Em uma conversa com um amigo virtual no Facebook, um estudante de Jornalismo, relembrei alguns momentos cômicos do meu início de carreira de redação, em 1995. Ele falava sobre a ansiedade, o receio de fazer a primeira matéria para veículo impresso (eu havia pedido sua ajuda com umas matérias para a revista para a qual escrevo) e a decepção de ter sido praticamente humilhado ao fazer um teste de trabalho e também a dificuldade de conseguir uma oportunidade para aprendizado no mercado.
Eu não tive essa dificuldade naquela época, felizmente. Tinha uma experiência iniciante na área de assessoria de imprensa, estava no quinto período da faculdade e uma amiga me convidou para fazer parte da equipe do Jornal do Norte, hoje extinto. Comecei como radioescuta e logo passei para repórter assim que pintou uma vaga no caderno Radar, de cultura e variedades. Era um foca perfeito, empolgado com o primeiro trabalho em redação, paralelo à faculdade (que acabei precisando trancar parcialmente, mas sem nenhum arrependimento hoje), querendo aprender muito.
Claro, apareceram os micos pelos quais os focas precisam passar. E foi assim que resgatei um episódio ocorrido por volta de 1996. Lembro que era um final de semana (creio que domingo) e eu estava no plantão no Jornal do Norte quando no início da noite houve uma ocorrência no bairro São Jorge, zona oeste de Manaus. Uns cidadãos estavam se embriagando e aconteceu uma discussão cujo ponto alto foi troca de tiros. Uma menina de uns 6 ou 7 anos acabou levando a pior: foi atingida por um tiro no rosto, que lhe entrou pela bochecha. Foi o estopim de uma revolta dos moradores locais, que começaram um quebra-quebra na casa dos encachaçados. Acho que a Mônica Santaella era a chefe de redação naquela época e me passou a bola. E lá fui eu cobrir a história.
Era a primeira vez que eu ia cobrir algo mais significativo da área policial, mais que as rondas com prisão de bêbados desordeiros e ladrõezinhos. Chegamos ao local (não consigo lembrar quem era o fotógrafo que estava comigo, e nem o nome da rua) e a confusão estava armada. Estilhaços de vidro por todos os cantos, gente falando alto, mulheres histéricas, polícia tentando acalmar os ânimos... A garotinha ferida havia sido levada ao hospital. Fui atrás da história. Um morador me contou uma coisa, outro já aumentou mais a história, dizendo que a menina tinha morrido, e um me disse que os sujeitos eram traficantes.
Um senhor me chamou e apontou para um certo cidadão.
- Ele viu tudo, ele pode contar o que aconteceu!, disse, e depois chamou o fulano.

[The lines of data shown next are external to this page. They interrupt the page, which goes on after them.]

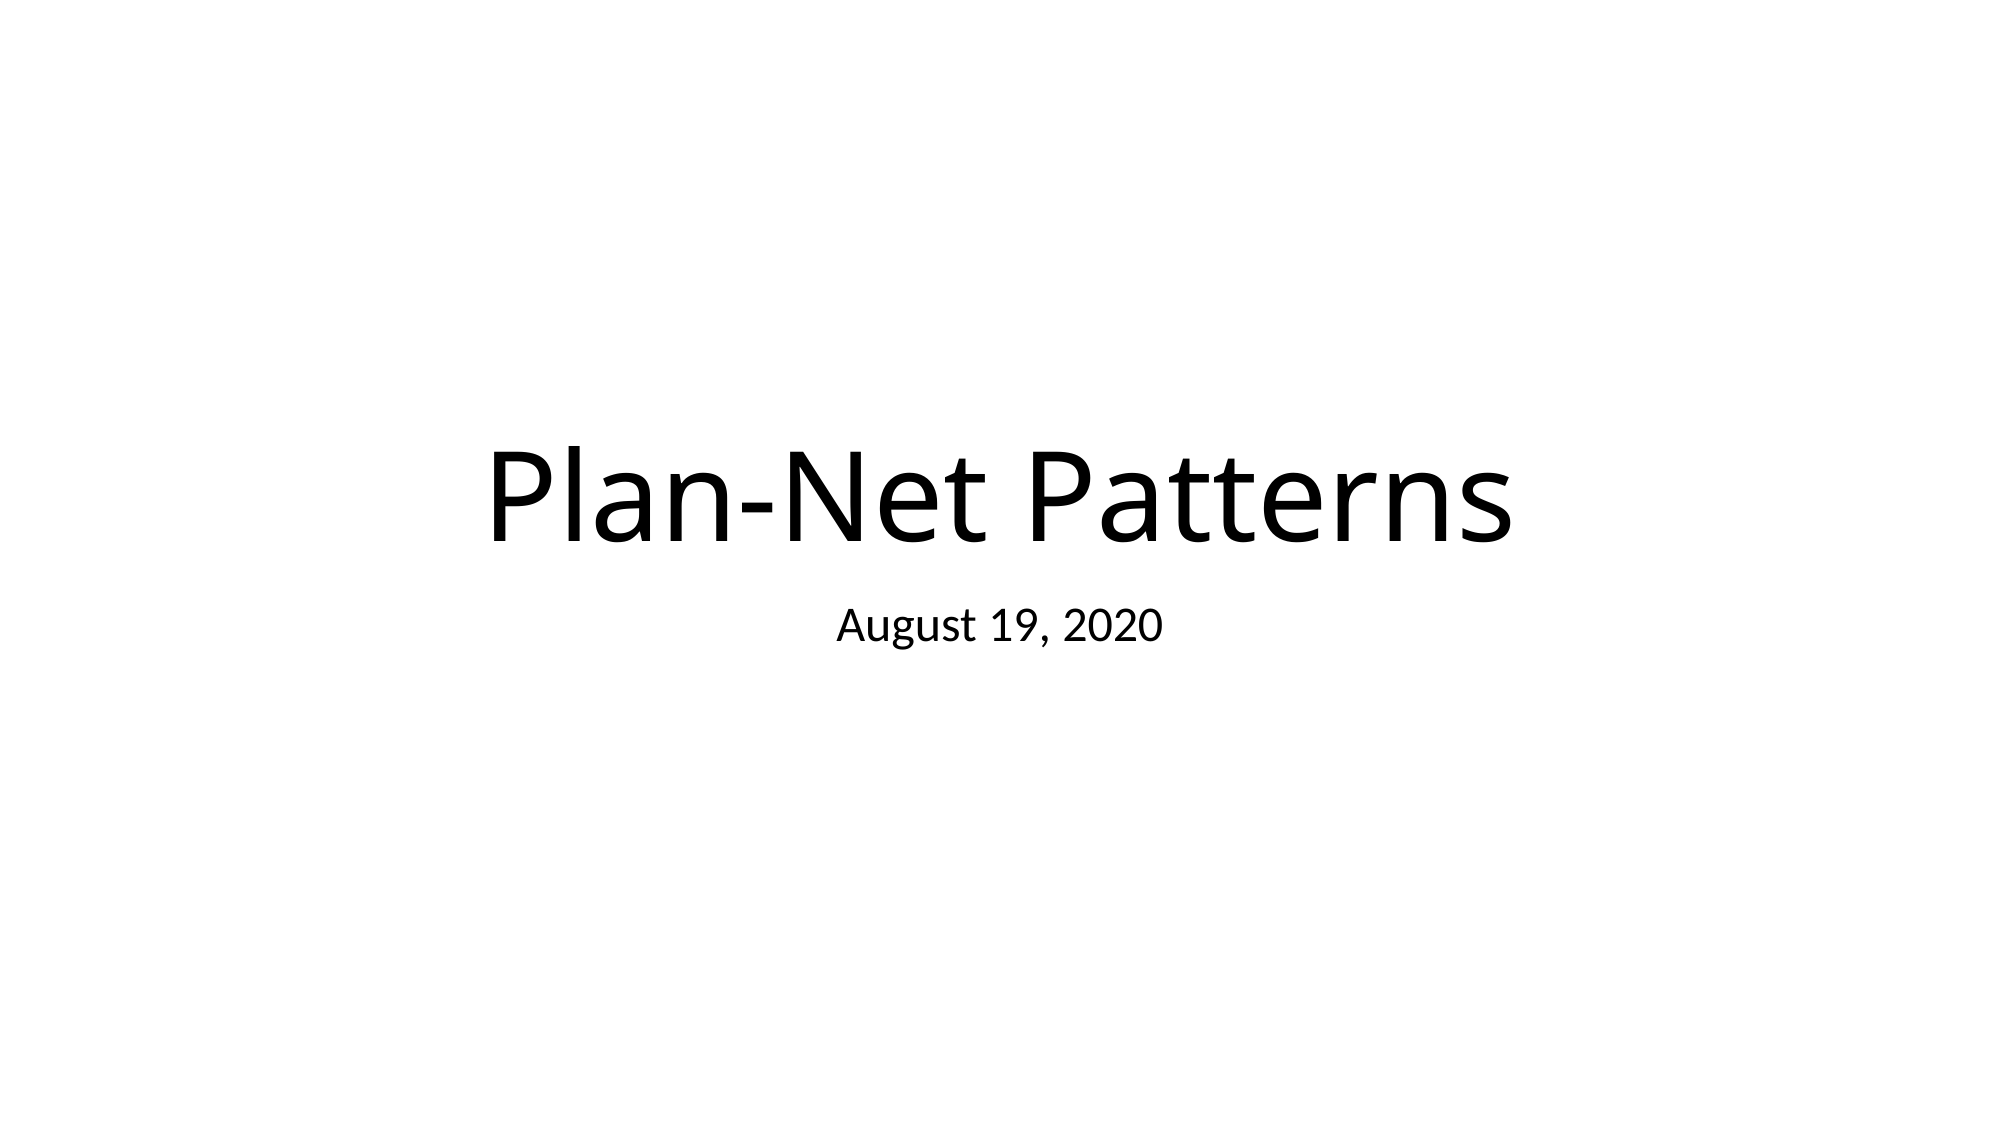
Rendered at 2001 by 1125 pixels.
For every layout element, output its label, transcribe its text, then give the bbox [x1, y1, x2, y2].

title Plan-Net Patterns [249, 184, 1750, 576]
subtitle August 19, 2020 [249, 590, 1750, 863]
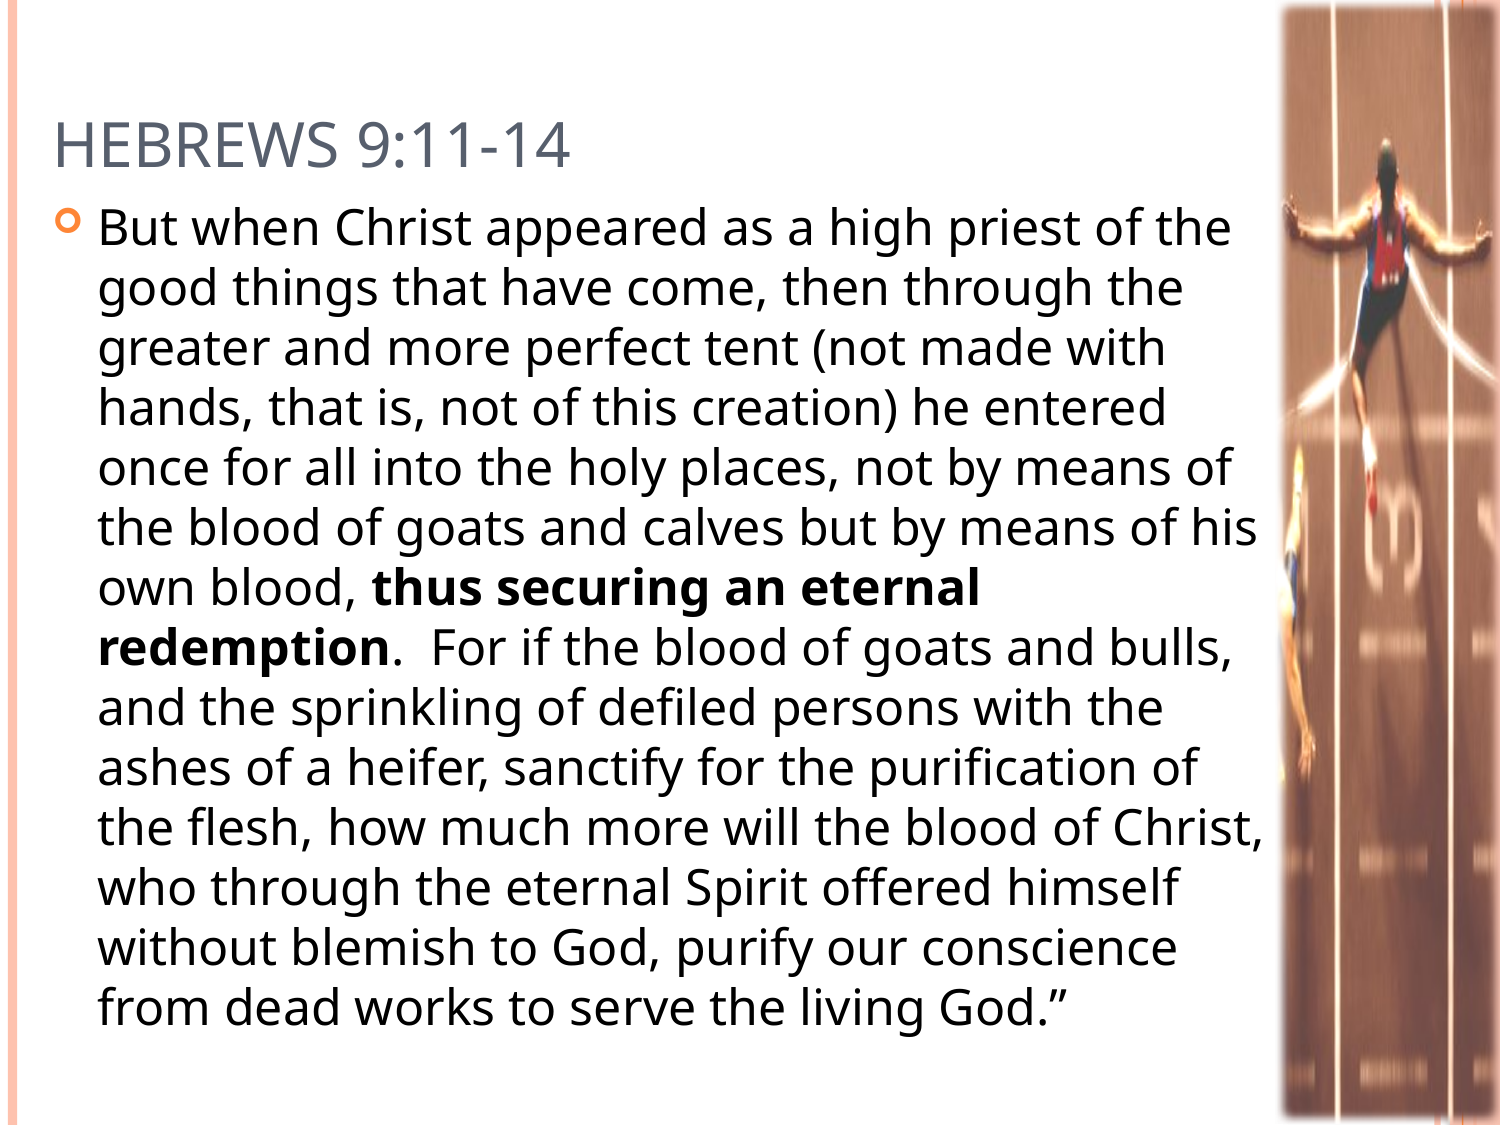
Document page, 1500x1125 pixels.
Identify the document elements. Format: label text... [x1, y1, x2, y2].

title Hebrews 9:11-14 [37, 0, 1263, 187]
list But when Christ appeared as a high priest of the good things that have come, then through the greater and more perfect tent (not made with hands, that is, not of this creation) he entered once for all into the holy places, not by means of the blood of goats and calves but by means of his own blood, thus securing an eternal redemption. For if the blood of goats and bulls, and the sprinkling of defiled persons with the ashes of a heifer, sanctify for the purification of the flesh, how much more will the blood of Christ, who through the eternal Spirit offered himself without blemish to God, purify our conscience from dead works to serve the living God.” [37, 187, 1300, 1062]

- Vem cá, conta pra imprensa!, pediu.
O cidadão só olhou para nós (estava visivelmente alterado) e disse:
- Quero que a imprensa vá se "fudê"!
Fiz ouvidos moucos. Só suspirei, irritado. "Caramba, será que ninguém pode me contar a história direito?". Foi então que fui cercado por uns dez moradores, falando ao mesmo tempo, querendo contar sua versão da história. Eu fiquei perdido no meio daquele povo, bloco e caneta na mão, tentando pegar as versões simultâneas de cada um, quase a ponto de explodir e mandar todo mundo calar a boca para botar ordem na baderna.
Foi então que soou o tiro. Um policial apareceu e atirou para o alto. A turma que me cercava praticamente evaporou. Fiquei sozinho, parado na rua do mesmo jeito que antes, o bloco cheio de anotações rabiscadas, nada assustado. Sério, nem susto peguei com o estampido. Muito pelo contrário: estava mais do que aliviado por ter me livrado daquela turba maluca. Qualquer coisa era melhor que várias pessoas falando ao mesmo tempo (e certamente um ou outro iriam inventar mais coisas para queimar mais ainda o filme dos acusados). Aí então, com a "paz" restabelecida, cheguei perto de um policial e obtive, finalmente, a tão esperada história dos bebuns que se estranharam e trocaram tiros, e uma bala perdida havia acertado a garotinha, já encaminhada e tratada no hospital. A polícia precisou intervir para que os vagabundos não fossem linchados pelos moradores revoltados.
Agradeci, chamei o fotógrafo e voltamos para a redação para escrever a matéria. Depois, eu só conseguia rir me lembrando da situação vexatória, com aquela turba enfurecida, cada um querendo dar sua versão da história, e eu me controlando para não perder a compostura com os histéricos. Coisas que parecem só acontecer na vida de um foca.
E esta é apenas a primeira história... Melhor que essa, só a dos cães do diabo. Mas fica para a próxima!